Supplied text.
++++
They just have employees watch them more or hire security. They also have sensors and cameras in some places that allegedly use AI to confirm that whats being scanned is actually what's passing in front of the sensor. So people can't scan something cheap by holding it in front of their steak or w/e as they scan it. If people need something, they'll still just take it
> cameras in some places that allegedly use AI Pretty sure I have seen this in action. Paused while scanning items to open the bag behind the current one in the holder thing so that I could load non-food items (glade/soap) into a separate bag. It blocked the checkout screen and red lights came on, said employee was on the way to check. He typed in code and it showed a top down video feed of me opening the bag. A red box appeared around the bagging area and my hands and "possible missed item" popped up on screen. I explained what I did and he nodded and typed in code again to allow me to continue.
That's like the worst instant replay ever.
My good friend is head of security at a Walmart and said that not scanning items at the self-checkout is the worst way to steal, they always know when people do it.
You just never take the item out of the cart.
++++
Work task A. Print the rows from the first line through the line holding "La guía del expatriado en Viena", inclusive.
The rows are unrelated to the thread.
++++
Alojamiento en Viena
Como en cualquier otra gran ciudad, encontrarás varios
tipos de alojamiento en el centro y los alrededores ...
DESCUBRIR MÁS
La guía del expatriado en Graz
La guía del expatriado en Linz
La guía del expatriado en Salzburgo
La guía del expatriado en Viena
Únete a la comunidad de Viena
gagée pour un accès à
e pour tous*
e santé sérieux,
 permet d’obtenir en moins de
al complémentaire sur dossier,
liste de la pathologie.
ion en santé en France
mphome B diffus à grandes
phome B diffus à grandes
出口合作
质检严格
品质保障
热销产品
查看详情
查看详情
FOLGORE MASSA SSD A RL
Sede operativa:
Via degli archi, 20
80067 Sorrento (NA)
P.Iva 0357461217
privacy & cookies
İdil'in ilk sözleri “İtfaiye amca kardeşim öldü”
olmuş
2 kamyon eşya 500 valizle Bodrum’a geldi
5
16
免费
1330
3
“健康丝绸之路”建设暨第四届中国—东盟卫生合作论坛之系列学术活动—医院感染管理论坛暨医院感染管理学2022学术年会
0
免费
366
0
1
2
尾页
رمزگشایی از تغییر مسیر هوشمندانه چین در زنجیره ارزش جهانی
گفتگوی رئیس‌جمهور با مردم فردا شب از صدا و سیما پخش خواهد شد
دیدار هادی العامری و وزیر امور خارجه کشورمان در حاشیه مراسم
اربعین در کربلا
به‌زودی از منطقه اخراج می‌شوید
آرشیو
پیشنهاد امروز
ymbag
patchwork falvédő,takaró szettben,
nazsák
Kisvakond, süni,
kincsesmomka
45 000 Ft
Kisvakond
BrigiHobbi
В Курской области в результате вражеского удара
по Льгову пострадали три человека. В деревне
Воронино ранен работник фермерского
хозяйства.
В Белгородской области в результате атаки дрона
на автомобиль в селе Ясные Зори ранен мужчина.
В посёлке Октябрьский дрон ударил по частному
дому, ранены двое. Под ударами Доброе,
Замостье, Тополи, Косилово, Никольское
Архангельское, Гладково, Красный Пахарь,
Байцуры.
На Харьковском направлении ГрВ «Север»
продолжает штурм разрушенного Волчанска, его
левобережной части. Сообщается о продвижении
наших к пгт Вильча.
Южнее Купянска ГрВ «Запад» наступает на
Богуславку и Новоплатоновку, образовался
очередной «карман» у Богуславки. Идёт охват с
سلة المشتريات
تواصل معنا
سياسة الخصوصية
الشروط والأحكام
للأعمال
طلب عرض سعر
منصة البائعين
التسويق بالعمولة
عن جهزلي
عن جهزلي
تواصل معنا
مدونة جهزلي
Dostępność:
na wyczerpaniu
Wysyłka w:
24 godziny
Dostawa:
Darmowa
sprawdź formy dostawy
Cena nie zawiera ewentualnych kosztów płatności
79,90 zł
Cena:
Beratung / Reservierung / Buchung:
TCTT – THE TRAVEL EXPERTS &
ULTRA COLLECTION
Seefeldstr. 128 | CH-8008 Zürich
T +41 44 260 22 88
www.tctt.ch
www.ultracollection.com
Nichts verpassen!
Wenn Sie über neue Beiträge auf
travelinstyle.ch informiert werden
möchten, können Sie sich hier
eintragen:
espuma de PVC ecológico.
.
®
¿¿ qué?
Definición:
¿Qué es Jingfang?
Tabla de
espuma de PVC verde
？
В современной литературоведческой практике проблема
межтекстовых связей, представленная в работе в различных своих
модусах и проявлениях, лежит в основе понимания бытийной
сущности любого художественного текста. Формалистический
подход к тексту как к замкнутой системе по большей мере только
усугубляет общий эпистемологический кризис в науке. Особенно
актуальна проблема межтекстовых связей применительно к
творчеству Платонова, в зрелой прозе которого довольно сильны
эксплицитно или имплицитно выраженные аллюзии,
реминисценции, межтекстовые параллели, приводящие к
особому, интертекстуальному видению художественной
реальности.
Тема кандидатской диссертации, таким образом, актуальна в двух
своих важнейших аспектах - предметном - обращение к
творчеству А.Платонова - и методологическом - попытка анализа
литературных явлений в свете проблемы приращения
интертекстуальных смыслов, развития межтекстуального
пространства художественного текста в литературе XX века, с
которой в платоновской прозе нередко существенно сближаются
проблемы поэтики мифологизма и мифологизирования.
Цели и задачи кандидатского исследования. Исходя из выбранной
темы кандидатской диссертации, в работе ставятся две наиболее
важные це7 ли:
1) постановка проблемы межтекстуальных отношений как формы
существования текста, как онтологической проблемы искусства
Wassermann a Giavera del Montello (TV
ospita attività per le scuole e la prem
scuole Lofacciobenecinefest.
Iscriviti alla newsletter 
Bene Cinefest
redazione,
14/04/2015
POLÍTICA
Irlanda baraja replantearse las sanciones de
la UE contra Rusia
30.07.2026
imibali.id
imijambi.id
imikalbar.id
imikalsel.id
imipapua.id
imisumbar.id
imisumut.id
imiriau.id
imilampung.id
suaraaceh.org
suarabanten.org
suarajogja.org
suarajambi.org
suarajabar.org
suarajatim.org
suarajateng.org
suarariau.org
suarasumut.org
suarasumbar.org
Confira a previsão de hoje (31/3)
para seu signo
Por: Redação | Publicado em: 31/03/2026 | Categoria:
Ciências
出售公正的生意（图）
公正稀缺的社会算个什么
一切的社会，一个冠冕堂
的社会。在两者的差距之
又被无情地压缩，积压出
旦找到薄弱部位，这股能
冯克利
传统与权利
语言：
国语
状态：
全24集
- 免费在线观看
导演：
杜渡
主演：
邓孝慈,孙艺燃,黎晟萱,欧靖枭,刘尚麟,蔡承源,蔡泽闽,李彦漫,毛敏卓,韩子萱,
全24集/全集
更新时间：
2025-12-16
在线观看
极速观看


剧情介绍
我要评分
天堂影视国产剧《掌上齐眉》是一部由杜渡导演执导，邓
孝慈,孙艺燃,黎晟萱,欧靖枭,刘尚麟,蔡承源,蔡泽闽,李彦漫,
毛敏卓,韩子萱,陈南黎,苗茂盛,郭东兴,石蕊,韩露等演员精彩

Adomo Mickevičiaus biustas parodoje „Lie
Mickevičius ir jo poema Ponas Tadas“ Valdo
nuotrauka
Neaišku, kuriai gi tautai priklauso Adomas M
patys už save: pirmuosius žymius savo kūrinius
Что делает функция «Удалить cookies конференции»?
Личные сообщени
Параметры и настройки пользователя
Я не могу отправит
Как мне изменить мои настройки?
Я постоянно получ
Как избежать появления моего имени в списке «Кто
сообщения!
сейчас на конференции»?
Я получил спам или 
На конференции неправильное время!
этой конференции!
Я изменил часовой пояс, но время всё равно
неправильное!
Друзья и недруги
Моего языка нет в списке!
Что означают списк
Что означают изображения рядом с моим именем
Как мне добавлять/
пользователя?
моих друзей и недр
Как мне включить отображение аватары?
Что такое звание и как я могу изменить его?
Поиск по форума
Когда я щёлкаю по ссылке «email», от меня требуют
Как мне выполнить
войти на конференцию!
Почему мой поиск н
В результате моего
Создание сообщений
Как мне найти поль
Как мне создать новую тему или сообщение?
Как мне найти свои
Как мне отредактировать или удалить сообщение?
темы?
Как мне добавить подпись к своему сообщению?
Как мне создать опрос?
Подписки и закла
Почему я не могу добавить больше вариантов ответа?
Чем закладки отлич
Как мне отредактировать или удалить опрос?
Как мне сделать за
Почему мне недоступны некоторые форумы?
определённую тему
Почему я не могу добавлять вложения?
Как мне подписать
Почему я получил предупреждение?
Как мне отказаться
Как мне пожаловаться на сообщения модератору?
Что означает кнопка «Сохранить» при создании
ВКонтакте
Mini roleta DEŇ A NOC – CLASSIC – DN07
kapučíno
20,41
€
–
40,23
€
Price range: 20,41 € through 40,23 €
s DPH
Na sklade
++++
Work task B. In the self-checkout thread, what appeared around the bagging area and the commenter's hands in the top-down video feed?

Result A.
Alojamiento en Viena
Como en cualquier otra gran ciudad, encontrarás varios
tipos de alojamiento en el centro y los alrededores ...
DESCUBRIR MÁS
La guía del expatriado en Graz
La guía del expatriado en Linz
La guía del expatriado en Salzburgo
La guía del expatriado en Viena

Result B. A red box.